Work instructions: Transcribe the listing that follows in full, omitting pictures.

== Data provided ==

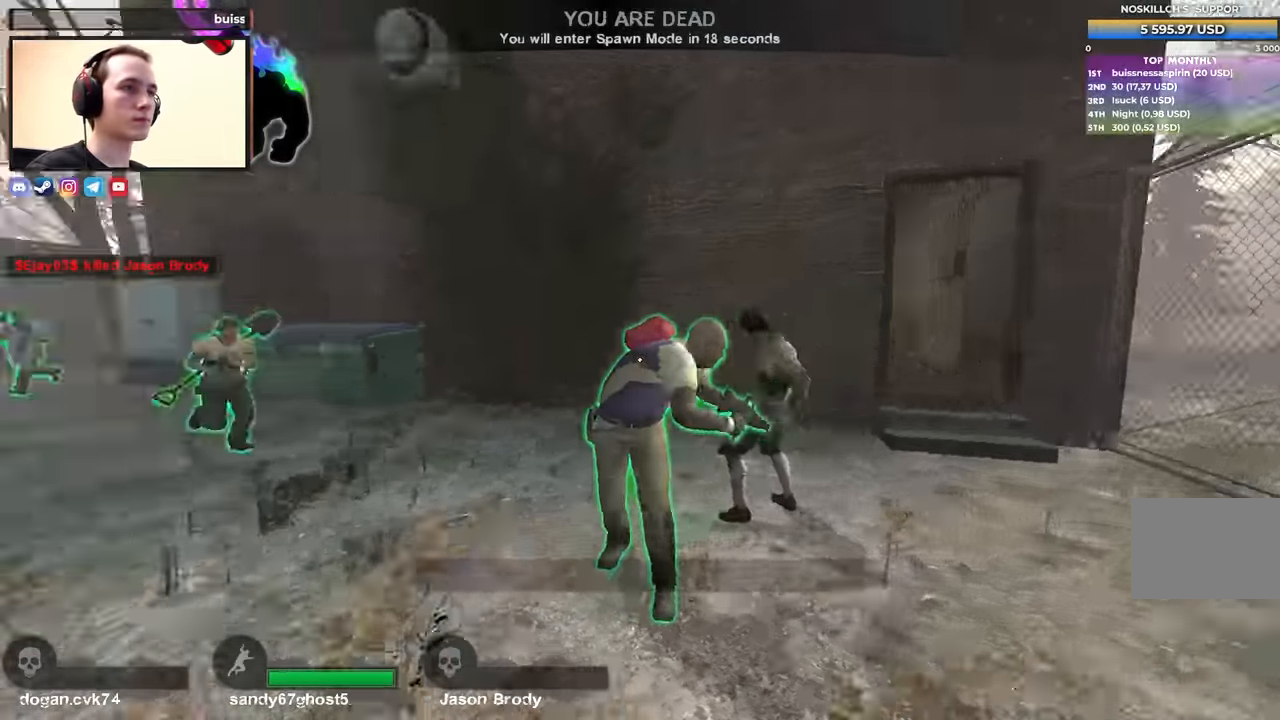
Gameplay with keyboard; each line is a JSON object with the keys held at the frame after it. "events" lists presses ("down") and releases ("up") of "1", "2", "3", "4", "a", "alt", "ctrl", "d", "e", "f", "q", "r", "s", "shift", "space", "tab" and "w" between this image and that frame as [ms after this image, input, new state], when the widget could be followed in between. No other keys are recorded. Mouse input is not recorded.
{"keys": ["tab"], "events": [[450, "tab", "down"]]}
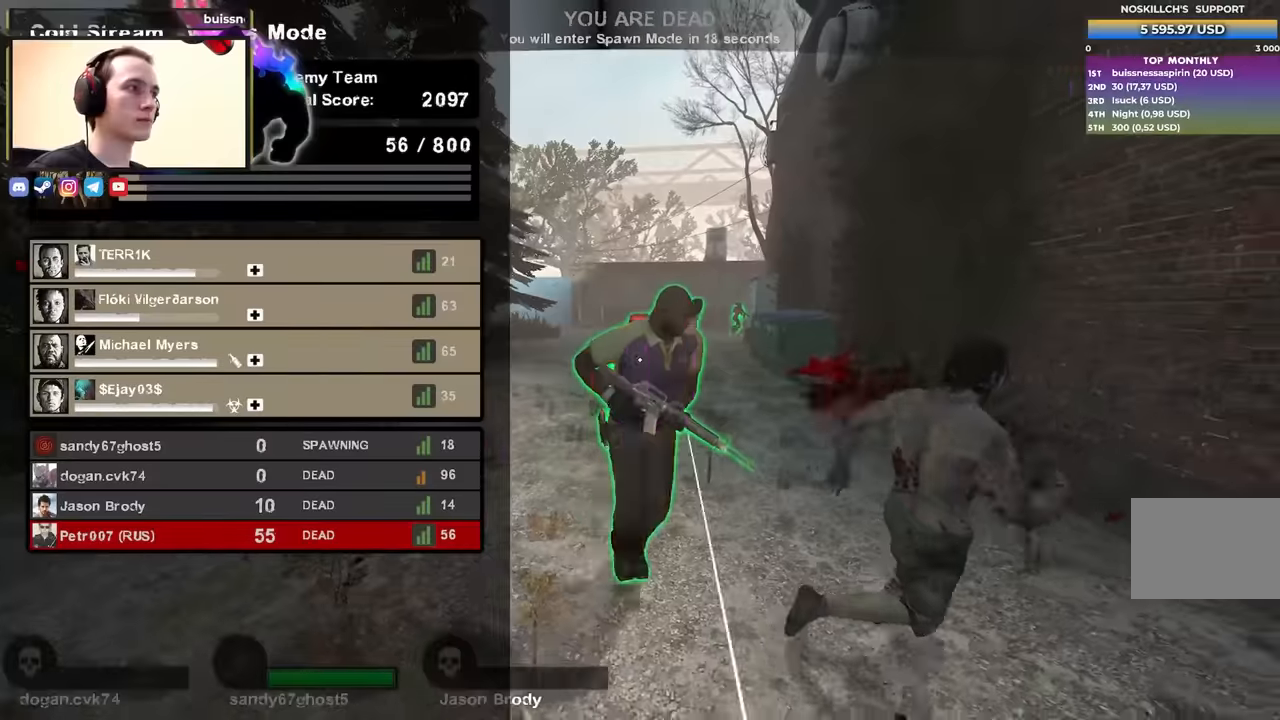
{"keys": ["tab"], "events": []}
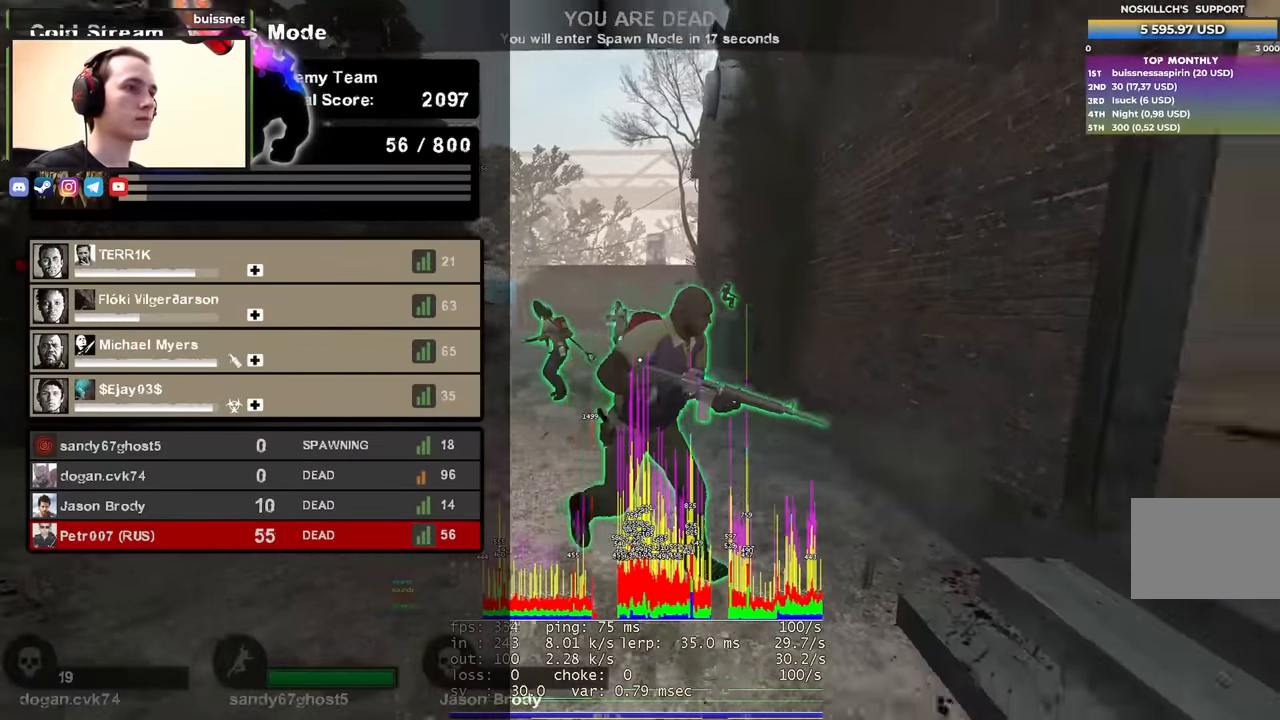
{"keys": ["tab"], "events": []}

===

Response:
Gameplay with keyboard; each line is a JSON object with the keys held at the frame after it. "events" lists presses ("down") and releases ("up") of "1", "2", "3", "4", "a", "alt", "ctrl", "d", "e", "f", "q", "r", "s", "shift", "space", "tab" and "w" between this image and that frame as [ms after this image, input, new state], when the widget could be followed in between. No other keys are recorded. Mouse input is not recorded.
{"keys": ["tab"], "events": [[450, "tab", "down"]]}
{"keys": ["tab"], "events": []}
{"keys": ["tab"], "events": []}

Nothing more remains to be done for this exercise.